Stereo matching of binocular laparoscopic images with improved densely connected neural architecture search

• Published in: International journal for computer assisted radiology and surgery Vol. 19; no. 4; pp. 677 - 686
• Main Authors: Jin, Ziyi, Hu, Chunyong, Fu, Zuoming, Zhang, Chongan, Wang, Peng, Zhang, Hong, Ye, Xuesong
• Format: Journal Article
• Language: English
• Published: Cham Springer International Publishing 01.04.2024; Springer Nature B.V
• Subjects: Algorithms; Computer architecture; Computer Imaging; Computer Science; Datasets; Design; Feature extraction; Health Informatics; Imaging; Laparoscopy; Matching; Medicine; Medicine & Public Health; Navigation systems; Neural networks; Original Article; Pattern Recognition and Graphics; Radiology; Searching; Semantics; Surgery; Vision; Neural architecture search; Binocular laparoscopic images; Stereo matching; Surgical navigation
• ISSN: 1861-6429; 1861-6410; 1861-6429
• DOI: 10.1007/s11548-023-03035-5

Purpose Stereo matching is a crucial technology in the binocular laparoscopic-based surgical navigation systems. In recent years, neural networks have been widely applied to stereo matching and demonstrated outstanding performance. however, this method heavily relies on manual feature engineering meaning that professionals must be involved in the feature extraction and matching. This process is both time-consuming and demands specific expertise. Methods This paper introduces a novel stereo matching framework DCStereo that realizes a fully automatic neural architecture design for the stereo matching of binocular laparoscopic images.
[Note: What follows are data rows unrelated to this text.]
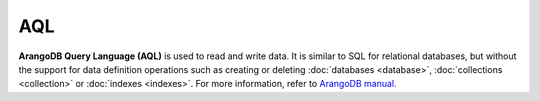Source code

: AQL
----

**ArangoDB Query Language (AQL)** is used to read and write data. It is similar
to SQL for relational databases, but without the support for data definition
operations such as creating or deleting :doc:`databases <database>`,
:doc:`collections <collection>` or :doc:`indexes <indexes>`. For more
information, refer to `ArangoDB manual`_.

.. _ArangoDB manual: https://docs.arangodb.com
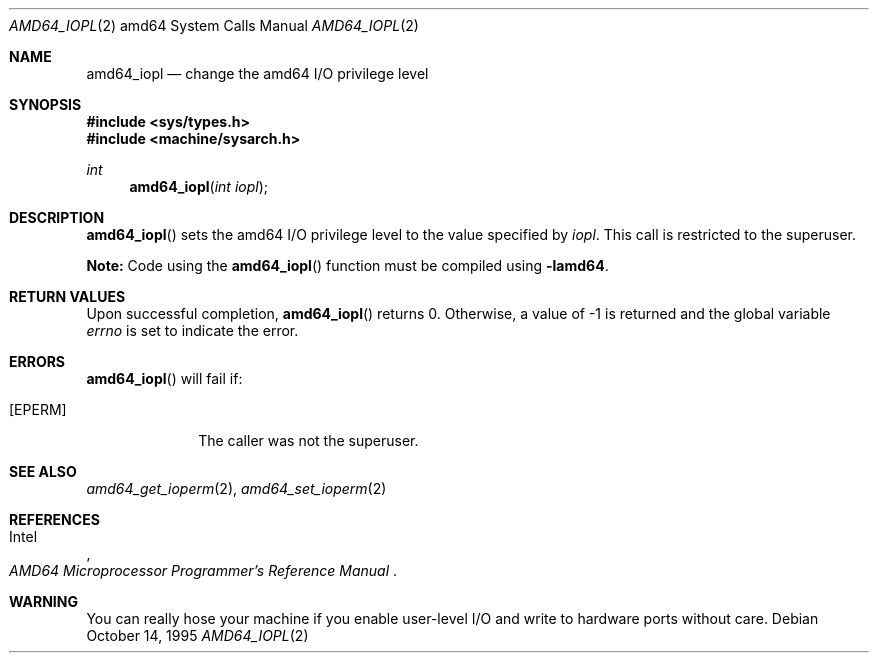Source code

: .\"	$OpenBSD: amd64_iopl.2,v 1.1 2004/02/27 23:44:56 deraadt Exp $
.\"	$NetBSD: amd64_iopl.2,v 1.3 1996/02/27 22:57:25 jtc Exp $
.\"
.\" Copyright (c) 1996 The NetBSD Foundation, Inc.
.\" All rights reserved.
.\"
.\" This code is derived from software contributed to The NetBSD Foundation
.\" by John T. Kohl and Charles M. Hannum.
.\"
.\" Redistribution and use in source and binary forms, with or without
.\" modification, are permitted provided that the following conditions
.\" are met:
.\" 1. Redistributions of source code must retain the above copyright
.\"    notice, this list of conditions and the following disclaimer.
.\" 2. Redistributions in binary form must reproduce the above copyright
.\"    notice, this list of conditions and the following disclaimer in the
.\"    documentation and/or other materials provided with the distribution.
.\" 3. All advertising materials mentioning features or use of this software
.\"    must display the following acknowledgement:
.\"	   This product includes software developed by the NetBSD
.\"	   Foundation, Inc. and its contributors.
.\" 4. Neither the name of The NetBSD Foundation nor the names of its
.\"    contributors may be used to endorse or promote products derived
.\"    from this software without specific prior written permission.
.\"
.\" THIS SOFTWARE IS PROVIDED BY THE NETBSD FOUNDATION, INC. AND CONTRIBUTORS
.\" ``AS IS'' AND ANY EXPRESS OR IMPLIED WARRANTIES, INCLUDING, BUT NOT LIMITED
.\" TO, THE IMPLIED WARRANTIES OF MERCHANTABILITY AND FITNESS FOR A PARTICULAR
.\" PURPOSE ARE DISCLAIMED.  IN NO EVENT SHALL THE REGENTS OR CONTRIBUTORS BE
.\" LIABLE FOR ANY DIRECT, INDIRECT, INCIDENTAL, SPECIAL, EXEMPLARY, OR
.\" CONSEQUENTIAL DAMAGES (INCLUDING, BUT NOT LIMITED TO, PROCUREMENT OF
.\" SUBSTITUTE GOODS OR SERVICES; LOSS OF USE, DATA, OR PROFITS; OR BUSINESS
.\" INTERRUPTION) HOWEVER CAUSED AND ON ANY THEORY OF LIABILITY, WHETHER IN
.\" CONTRACT, STRICT LIABILITY, OR TORT (INCLUDING NEGLIGENCE OR OTHERWISE)
.\" ARISING IN ANY WAY OUT OF THE USE OF THIS SOFTWARE, EVEN IF ADVISED OF THE
.\" POSSIBILITY OF SUCH DAMAGE.
.\"
.Dd October 14, 1995
.Dt AMD64_IOPL 2 amd64
.Os
.Sh NAME
.Nm amd64_iopl
.Nd change the amd64 I/O privilege level
.Sh SYNOPSIS
.Fd #include <sys/types.h>
.Fd #include <machine/sysarch.h>
.Ft int
.Fn amd64_iopl "int iopl"
.Sh DESCRIPTION
.Fn amd64_iopl
sets the amd64 I/O privilege level to the value specified by
.Ar iopl .
This call is restricted to the superuser.
.Pp
.Sy Note:
Code using the
.Fn amd64_iopl
function must be compiled using
.Cm -lamd64 .
.Sh RETURN VALUES
Upon successful completion,
.Fn amd64_iopl
returns 0.
Otherwise, a value of \-1 is returned and the global
variable
.Va errno
is set to indicate the error.
.Sh ERRORS
.Fn amd64_iopl
will fail if:
.Bl -tag -width [EINVAL]
.It Bq Er EPERM
The caller was not the superuser.
.El
.Sh SEE ALSO
.Xr amd64_get_ioperm 2 ,
.Xr amd64_set_ioperm 2
.Sh REFERENCES
.Rs
.%A Intel
.%T AMD64 Microprocessor Programmer's Reference Manual
.Re
.Sh WARNING
You can really hose your machine if you enable user-level I/O and
write to hardware ports without care.
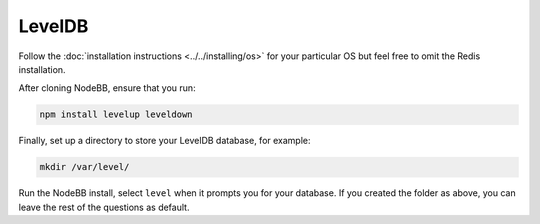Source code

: LevelDB
=======

Follow the :doc:`installation instructions <../../installing/os>` for your particular OS but feel free to omit the Redis installation.

After cloning NodeBB, ensure that you run:

.. code::

    npm install levelup leveldown


Finally, set up a directory to store your LevelDB database, for example:

.. code::

    mkdir /var/level/

Run the NodeBB install, select ``level`` when it prompts you for your database. If you created the folder as above, you can leave the rest of the questions as default.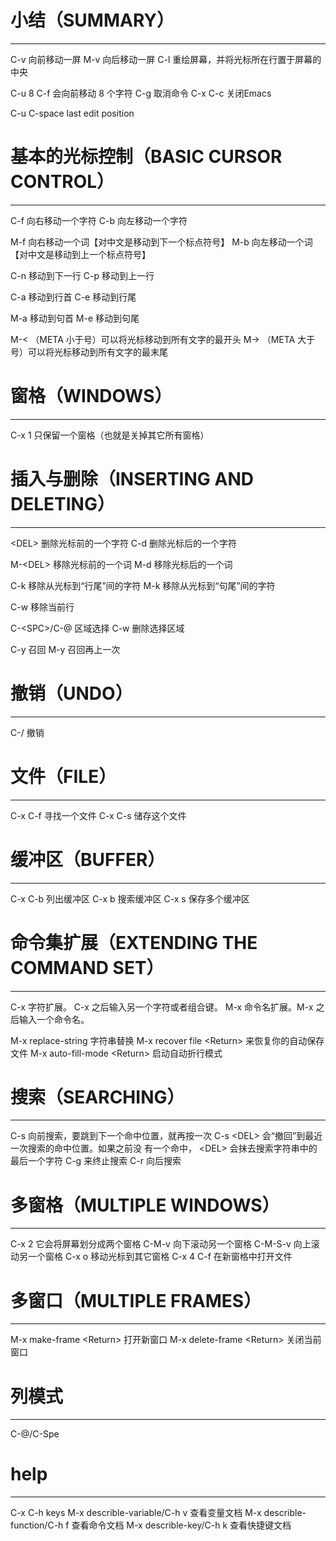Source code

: * 小结（SUMMARY）
-----------------

        C-v     向前移动一屏
        M-v     向后移动一屏
        C-l     重绘屏幕，并将光标所在行置于屏幕的中央

        C-u 8 C-f       会向前移动 8 个字符
        C-g             取消命令
        C-x C-c         关闭Emacs

        C-u C-space     last edit position


* 基本的光标控制（BASIC CURSOR CONTROL）
----------------------------------------

        C-f     向右移动一个字符
        C-b     向左移动一个字符

        M-f     向右移动一个词【对中文是移动到下一个标点符号】
        M-b     向左移动一个词【对中文是移动到上一个标点符号】

        C-n     移动到下一行
        C-p     移动到上一行

        C-a     移动到行首
        C-e     移动到行尾

        M-a     移动到句首
        M-e     移动到句尾

        M-<    （META 小于号）可以将光标移动到所有文字的最开头
        M->    （META 大于号）可以将光标移动到所有文字的最末尾



* 窗格（WINDOWS）
-----------------

        C-x 1   只保留一个窗格（也就是关掉其它所有窗格）


* 插入与删除（INSERTING AND DELETING）
--------------------------------------

        <DEL>        删除光标前的一个字符
        C-d          删除光标后的一个字符

        M-<DEL>      移除光标前的一个词
        M-d          移除光标后的一个词

        C-k          移除从光标到“行尾”间的字符
        M-k          移除从光标到“句尾”间的字符

        C-w          移除当前行

        C-<SPC>/C-@  区域选择 C-w 删除选择区域

        C-y          召回
        M-y          召回再上一次


* 撤销（UNDO）
--------------

        C-/          撤销


* 文件（FILE）
--------------

        C-x C-f   寻找一个文件
        C-x C-s   储存这个文件


* 缓冲区（BUFFER）
------------------

        C-x C-b   列出缓冲区
        C-x b     搜索缓冲区
        C-x s     保存多个缓冲区


* 命令集扩展（EXTENDING THE COMMAND SET）
-----------------------------------------

        C-x       字符扩展。  C-x 之后输入另一个字符或者组合键。
        M-x       命令名扩展。M-x 之后输入一个命令名。

        M-x replace-string              字符串替换
        M-x recover file <Return>       来恢复你的自动保存文件
        M-x auto-fill-mode <Return>     启动自动折行模式


* 搜索（SEARCHING）
-------------------

        C-s      向前搜索，要跳到下一个命中位置，就再按一次 C-s
                 <DEL> 会“撤回”到最近一次搜索的命中位置。如果之前没
                 有一个命中， <DEL> 会抹去搜索字符串中的最后一个字符
                 C-g 来终止搜索
        C-r      向后搜索


* 多窗格（MULTIPLE WINDOWS）
----------------------------

        C-x 2		它会将屏幕划分成两个窗格
        C-M-v           向下滚动另一个窗格
        C-M-S-v		向上滚动另一个窗格
        C-x o		移动光标到其它窗格
        C-x 4 C-f	在新窗格中打开文件


* 多窗口（MULTIPLE FRAMES）
------------------

        M-x make-frame <Return>         打开新窗口
        M-x delete-frame <Return>       关闭当前窗口


* 列模式
--------------

        C-@/C-Spe

* help
-------------

        C-x C-h                         keys
        M-x describle-variable/C-h v    查看变量文档
        M-x describle-function/C-h f    查看命令文档
        M-x describle-key/C-h k         查看快捷键文档

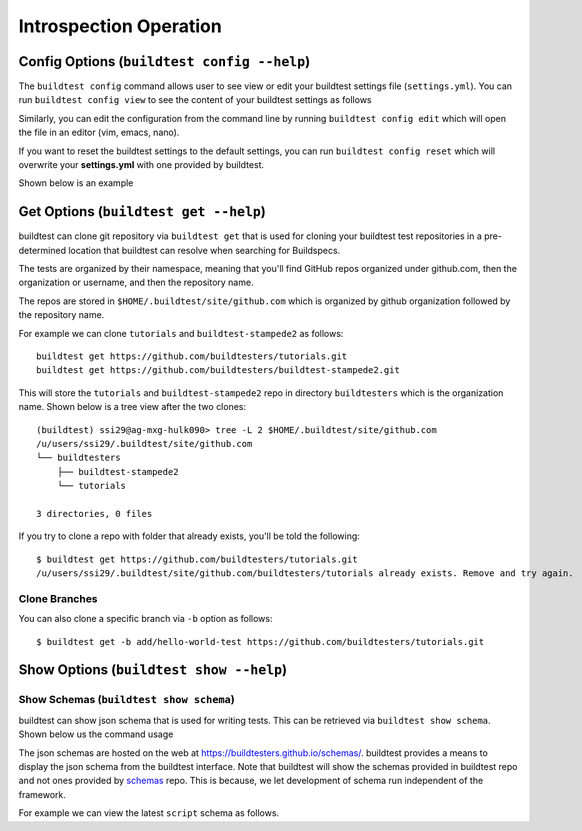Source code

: Introspection Operation
=========================

Config Options (``buildtest config --help``)
______________________________________________

.. program-output:: cat docgen/buildtest_config_--help.txt

The ``buildtest config`` command allows user to see view or edit your buildtest settings file (``settings.yml``). You
can run ``buildtest config view`` to see the content of your buildtest settings as follows

.. program-output:: cat docgen/config-view.txt

Similarly, you can edit the configuration from the command line by running ``buildtest config edit`` which will open the
file in an editor (vim, emacs, nano).

If you want to reset the buildtest settings to the default settings, you can run ``buildtest config reset`` which will
overwrite your **settings.yml** with one provided by buildtest.

Shown below is an example

.. program-output:: cat docgen/config-reset.txt


.. _buildtest_get:

Get Options (``buildtest get --help``)
_______________________________________

.. program-output:: cat docgen/buildtest_get_--help.txt

buildtest can clone git repository via ``buildtest get`` that is used for cloning your buildtest test repositories in a
pre-determined location that buildtest can resolve when searching for Buildspecs.

The tests are organized by their namespace, meaning that you'll find GitHub repos organized under
github.com, then the organization or username, and then the repository name.

The repos are stored in ``$HOME/.buildtest/site/github.com``
which is organized by github organization followed by the repository name.

For example we can clone ``tutorials`` and ``buildtest-stampede2`` as follows::

    buildtest get https://github.com/buildtesters/tutorials.git
    buildtest get https://github.com/buildtesters/buildtest-stampede2.git

This will store the ``tutorials`` and ``buildtest-stampede2`` repo in directory ``buildtesters`` which is the organization
name. Shown below is a tree view after the two clones::

    (buildtest) ssi29@ag-mxg-hulk090> tree -L 2 $HOME/.buildtest/site/github.com
    /u/users/ssi29/.buildtest/site/github.com
    └── buildtesters
        ├── buildtest-stampede2
        └── tutorials

    3 directories, 0 files


If you try to clone a repo with folder that already exists, you'll be told the following::

    $ buildtest get https://github.com/buildtesters/tutorials.git
    /u/users/ssi29/.buildtest/site/github.com/buildtesters/tutorials already exists. Remove and try again.

Clone Branches
----------------

You can also clone a specific branch via ``-b`` option as follows::

    $ buildtest get -b add/hello-world-test https://github.com/buildtesters/tutorials.git

Show Options (``buildtest show --help``)
_________________________________________

.. program-output:: cat docgen/buildtest_show_--help.txt


Show Schemas (``buildtest show schema``)
----------------------------------------------

buildtest can show json schema that is used for writing tests. This can be retrieved via
``buildtest show schema``. Shown below us the command usage

.. program-output:: cat docgen/buildtest_show_schema_--help.txt

The json schemas are hosted on the web at https://buildtesters.github.io/schemas/. buildtest provides
a means to display the json schema from the buildtest interface. Note that buildtest will show the schemas
provided in buildtest repo and not ones provided by `schemas <https://github.com/buildtesters/schemas>`_ repo. This
is because, we let development of schema run independent of the framework.

For example we can view the latest ``script`` schema as follows.

.. program-output:: cat docgen/script-schema.txt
The proposed framework utilizes a densely connected search space which enables a more flexible and diverse architecture composition. Furthermore, the proposed algorithm leverages the channel and path sampling strategies to reduce memory consumption during searching. Results Empirically, our searched DCStereo on the SCARED training dataset achieves a mean absolute error of 3.589 mm on the test dataset, which outperforms hand-crafted stereo matching methods and other approaches. Furthermore, when directly testing on the SERV-CT dataset, our DCStereo demonstrates better generalization ability than other methods. Conclusion Our proposed approach leverages the neural architecture search technique and a densely connected search space for automatic neural architecture design in stereo matching of binocular laparoscopic images. Our method delivers advanced performance on the SCARED dataset and promising results on the SERV-CT dataset. These findings demonstrate the potential of our approach for improving clinical surgical navigation systems.